Remember, peppers like warm earth and warm air – even warmer than tomatoes.  So the optimal temperature for them to go into the ground is 75 to 85 degrees. Peppers are typically transplanted about two weeks later than tomatoes, for me that’s early June.

Peppers can be planted in single rows or twin (double) rows on a raised bed.

Peppers in tomato cages

Peppers in a tomato cage

Space the pepper plants 12 to 24 inches apart and space rows about 4 feet apart. If you decide to use a double row, make the rows about 18 inches apart on the bed and put the plants in the ground in a zigzag pattern.

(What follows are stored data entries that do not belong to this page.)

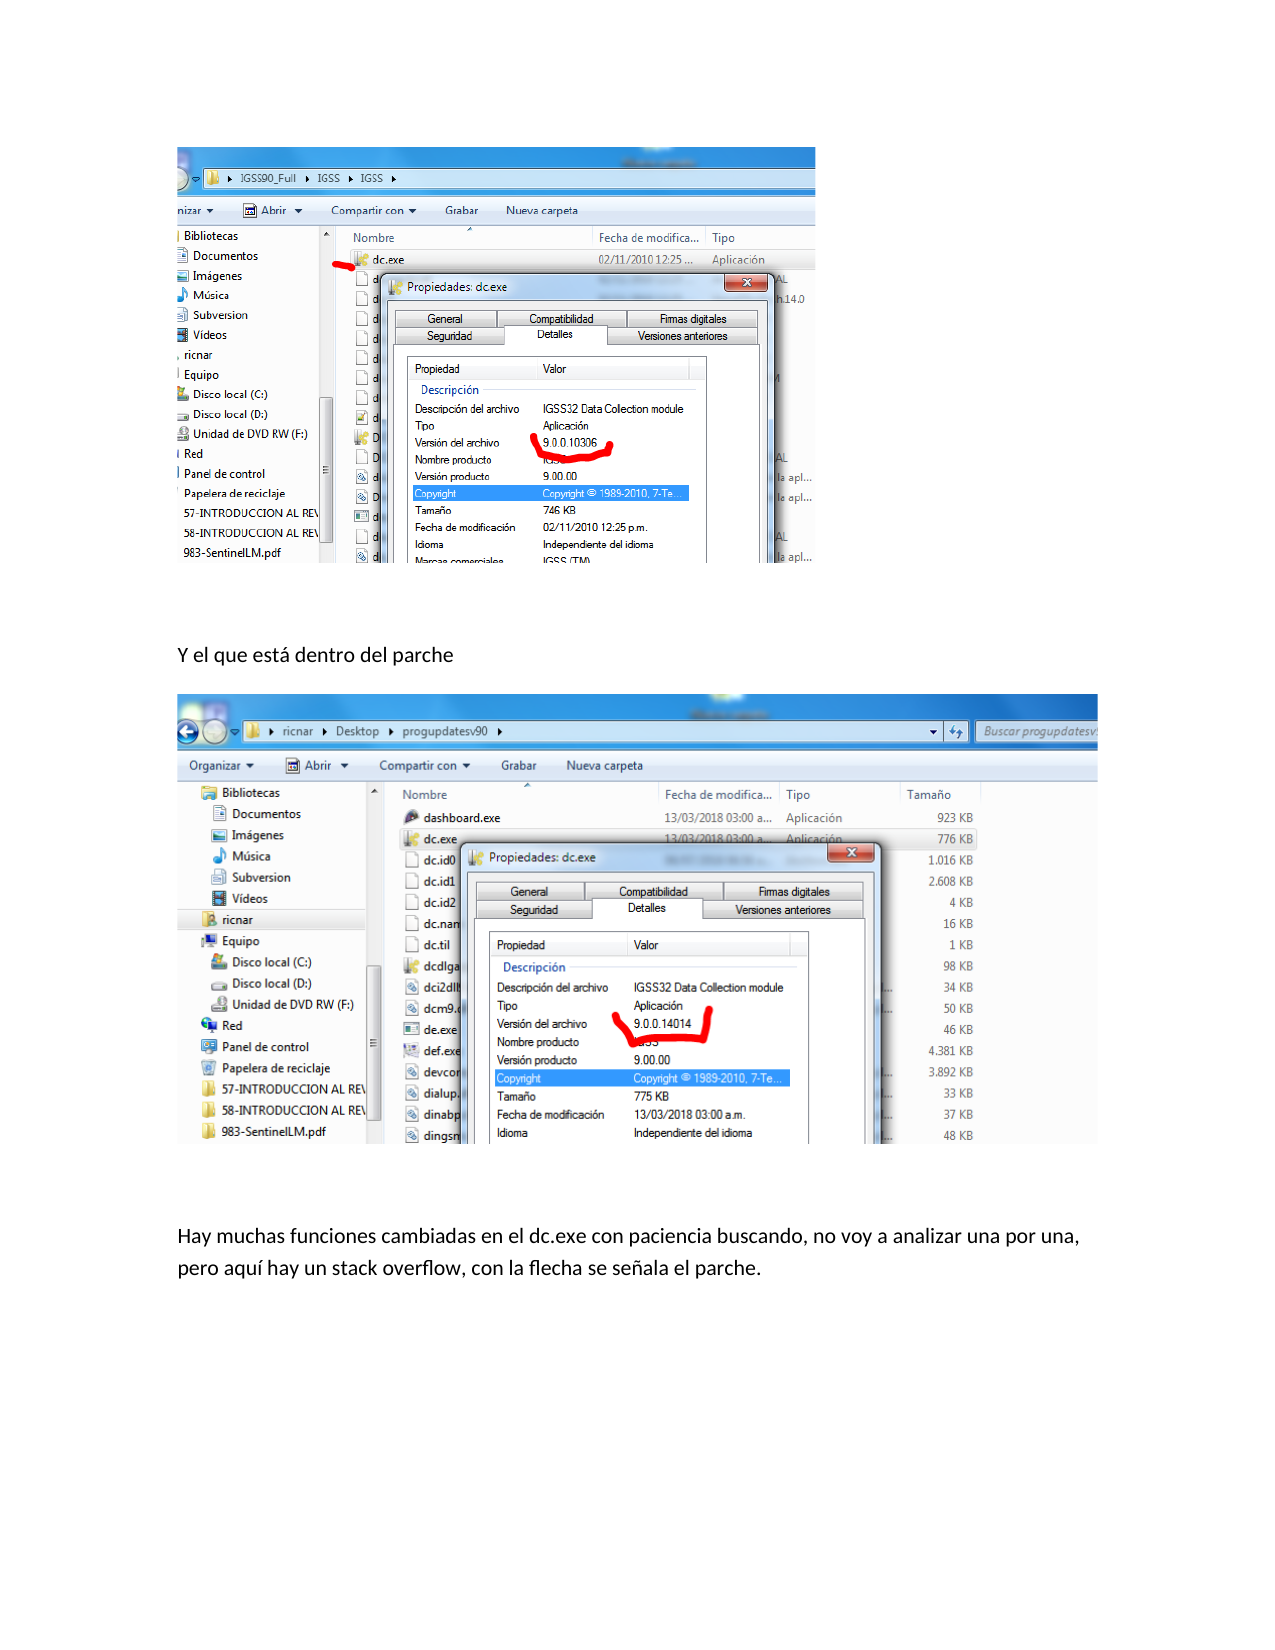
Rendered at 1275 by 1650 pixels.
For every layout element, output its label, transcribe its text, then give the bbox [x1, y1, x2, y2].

text Y el que está dentro del parche [177, 642, 1098, 668]
text Hay muchas funciones cambiadas en el dc.exe con paciencia buscando, no voy a analizar una por una, pero aquí hay un stack overflow, con la flecha se señala el parche. [177, 1222, 1098, 1281]
picture [177, 147, 816, 563]
picture [177, 694, 1098, 1144]
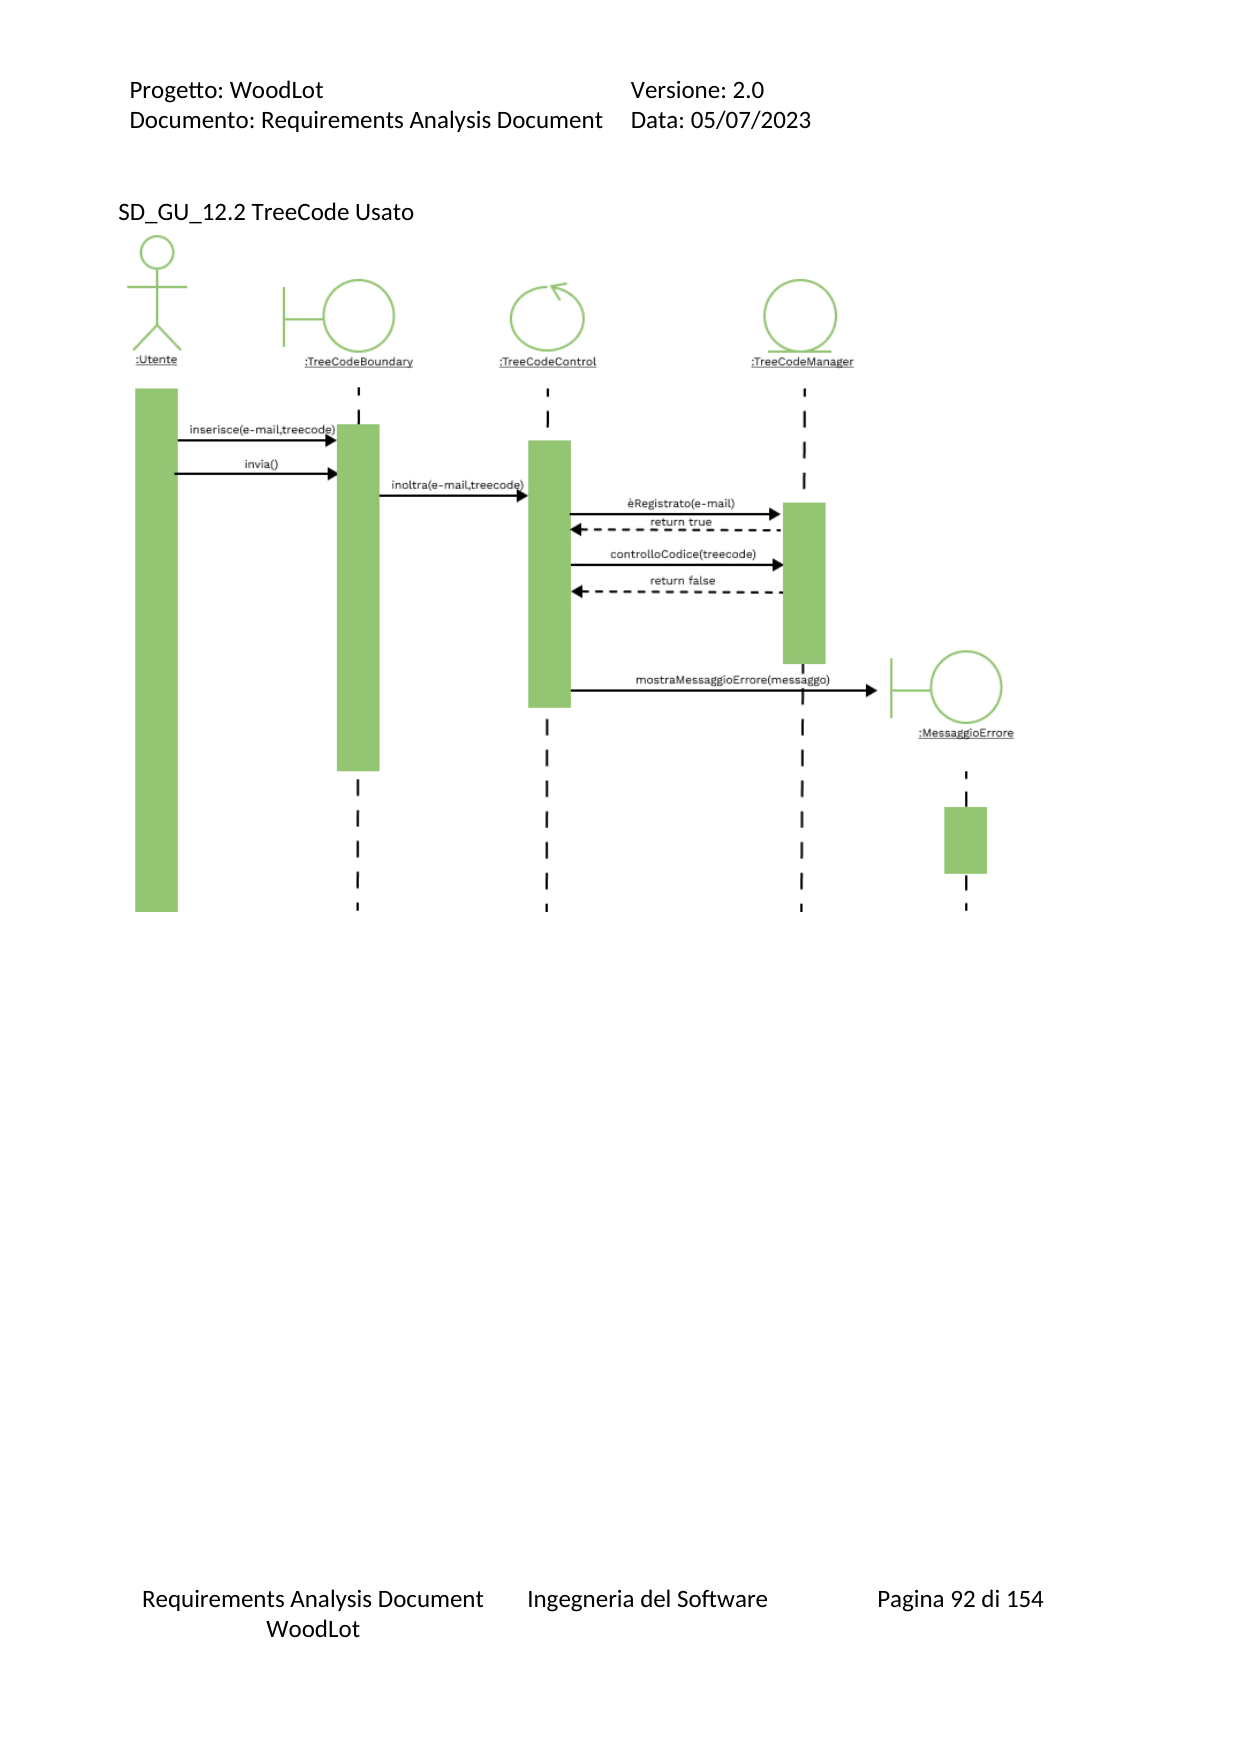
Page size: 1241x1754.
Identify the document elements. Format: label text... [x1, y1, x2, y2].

picture [118, 226, 1047, 912]
text SD_GU_12.2 TreeCode Usato [118, 196, 1122, 226]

By the way, peppers and tomatoes don’t work and play well together so don’t plant tomatoes on one side of your trellis or fence and peppers on the other.  The pepper plants will grow but their growth will be stunted.  And the peppers themselves will be small and prone to rotting.

Feeding The Peppers
If you don’t want to use fertilizer on your transplants, here’s a little trick I learned from a farmer friend.  Crush up eggshells and put about ½ of a cup of them in the bottom of the hole. Toss a bit of soil on top of the crushed shells before you put the pepper plant in so the baby roots (cilia) are not cut.

Crushed egg shells are slow to break down but will feed the plants.  And they are free so I love using them as my fertilizer.  By the way, you can also use crushed egg shells to stop slugs…just by sprinkling them around the base of your plants.

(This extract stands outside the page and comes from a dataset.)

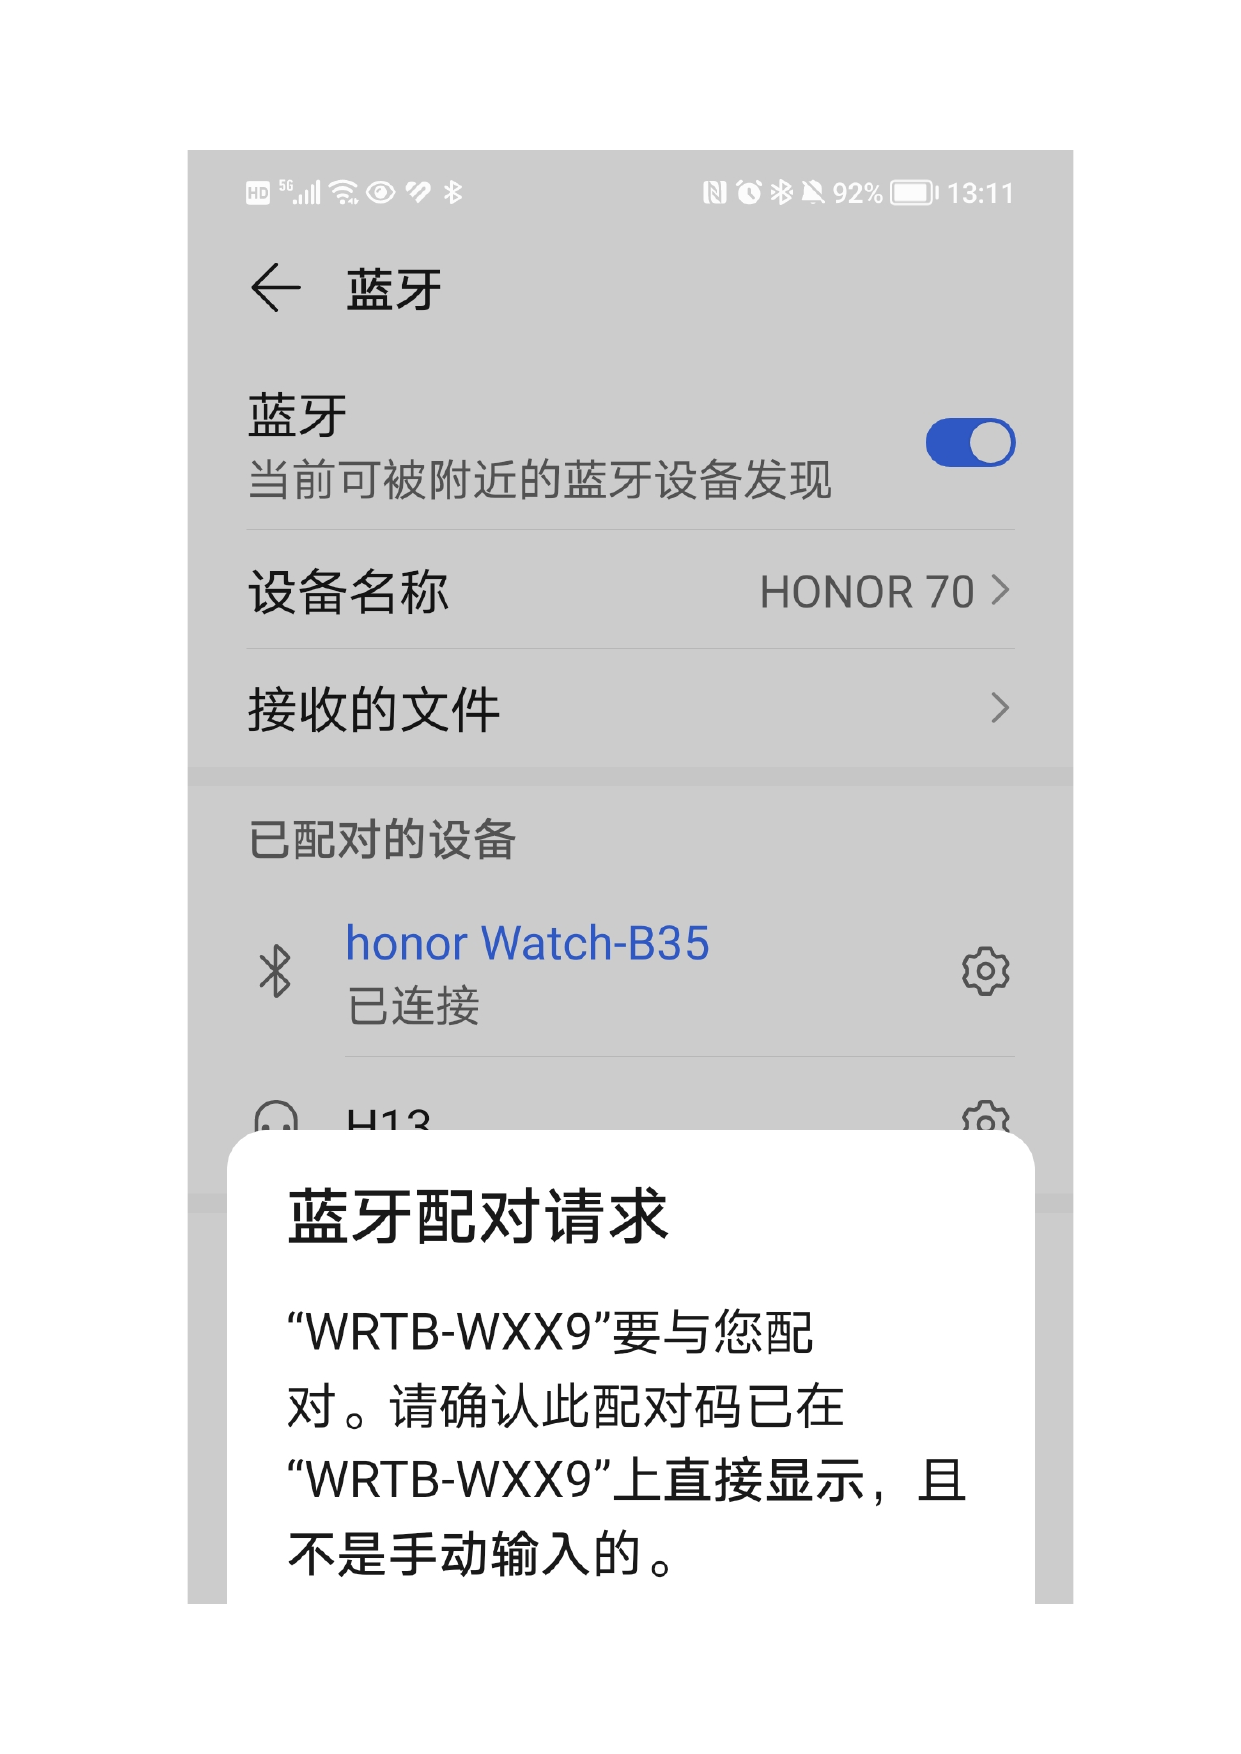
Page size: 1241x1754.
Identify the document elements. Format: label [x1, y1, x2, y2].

picture [187, 150, 1074, 1604]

Peppers have shallow roots so water them when they need it and don’t hoe too close.  Also, stake peppers so that when fruit loads are heavy, the plants don’t topple from weight or high winds.  I use old, inverted tomato cages.  That sounds odd but the cages work better than anything else I have tried.

I put the tomato cage over the plant with the wide ring on the ground and fasten the ring down with ground staples.  Then I gather up the tips of the cage and secure them with a wire tie.  The pepper plant stays inside the cage, grows up straight and is supported even in the heaviest wind or thunderstorm.  And I don’t have to tie the pepper plants up.

NOTE of apology: due to a family emergency, I was out of town last week. I apologize for missing a post and hope you enjoy this one about growing peppers.